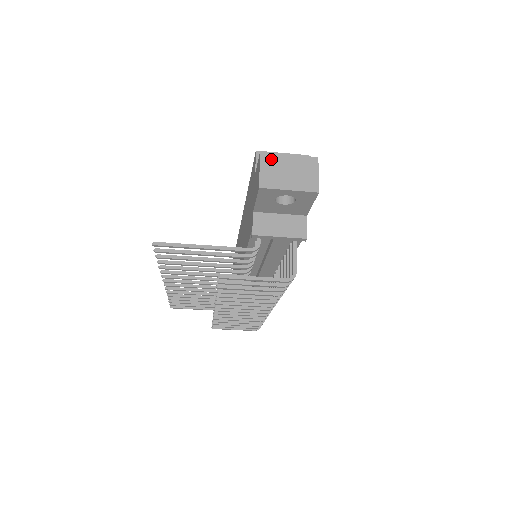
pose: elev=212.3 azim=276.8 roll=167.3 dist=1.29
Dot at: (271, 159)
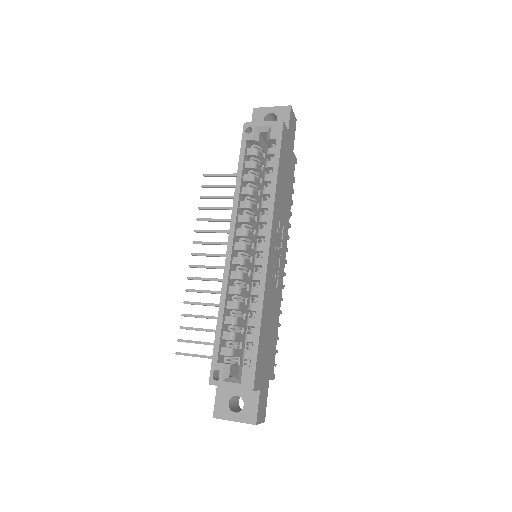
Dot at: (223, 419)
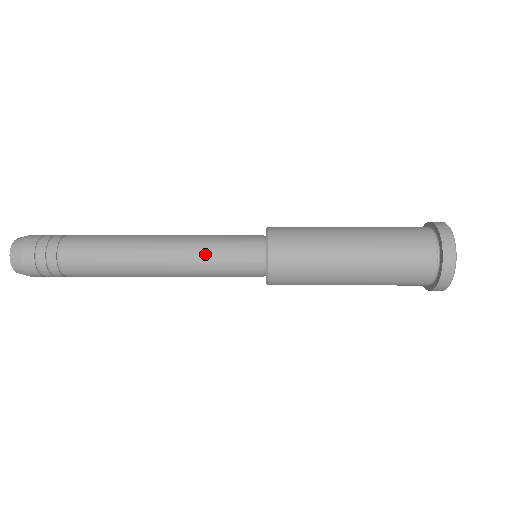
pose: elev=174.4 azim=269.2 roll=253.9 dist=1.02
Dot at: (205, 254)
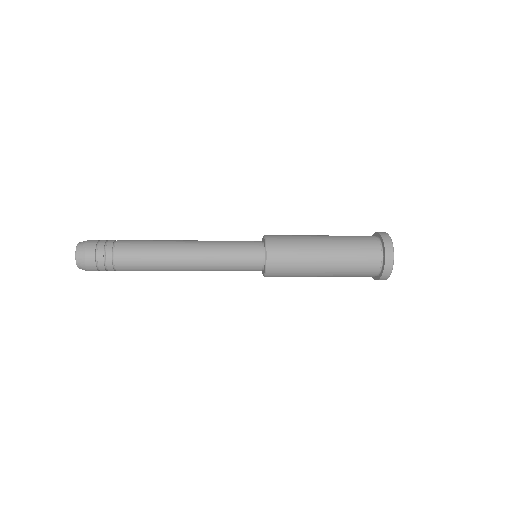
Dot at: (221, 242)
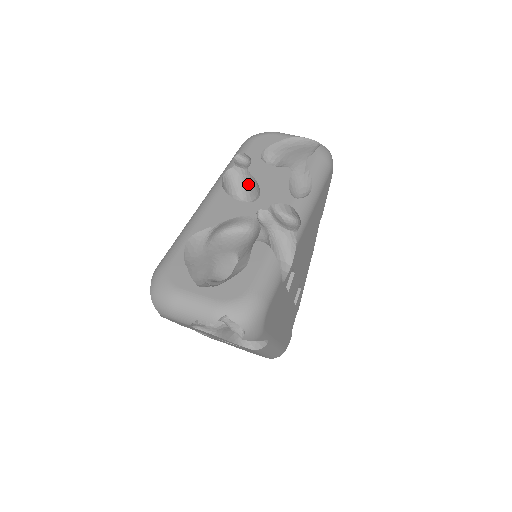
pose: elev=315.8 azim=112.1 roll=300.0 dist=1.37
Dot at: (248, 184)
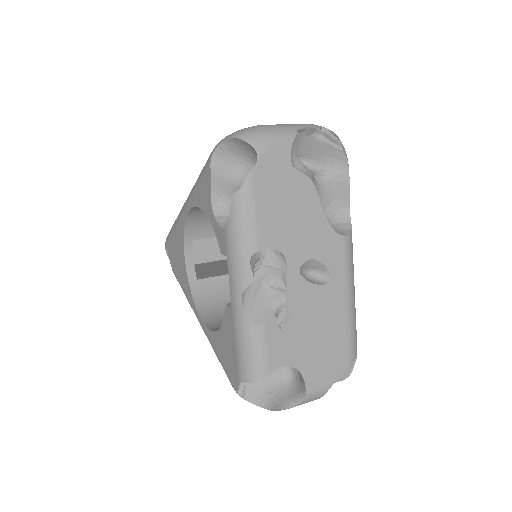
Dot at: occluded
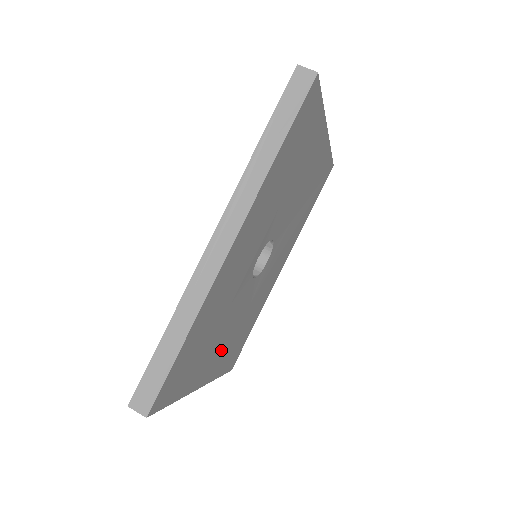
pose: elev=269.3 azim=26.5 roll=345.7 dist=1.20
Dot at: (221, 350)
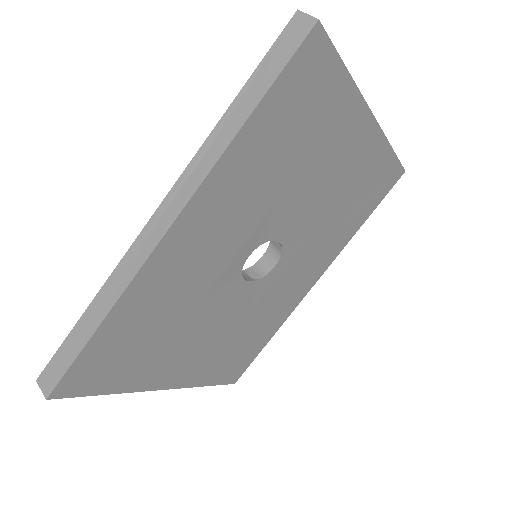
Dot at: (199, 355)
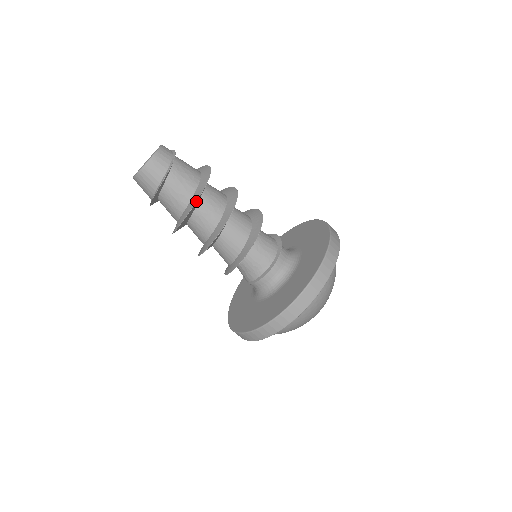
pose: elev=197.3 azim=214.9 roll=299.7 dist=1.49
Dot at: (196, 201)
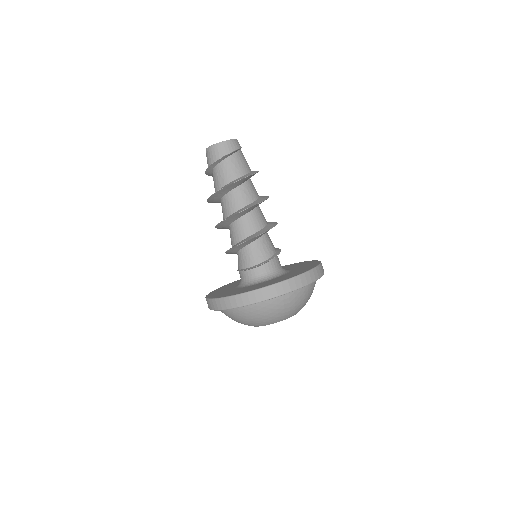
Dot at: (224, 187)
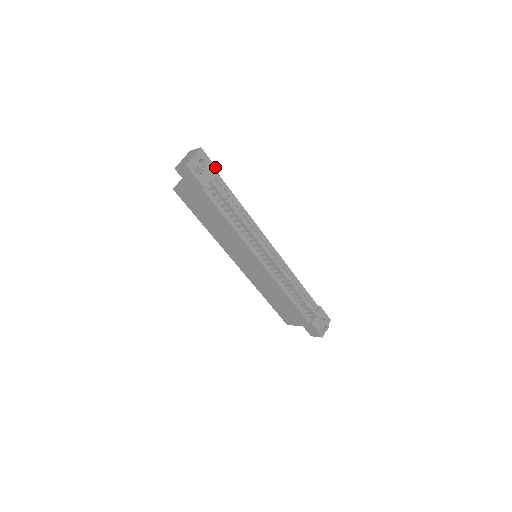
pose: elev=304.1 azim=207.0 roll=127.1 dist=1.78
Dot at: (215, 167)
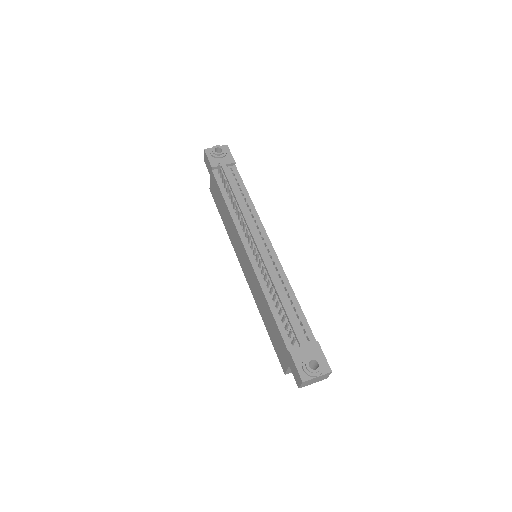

######

### Challenge
How many of the lines above contain the word "pose"? Reply with the number alone.

### Result below
6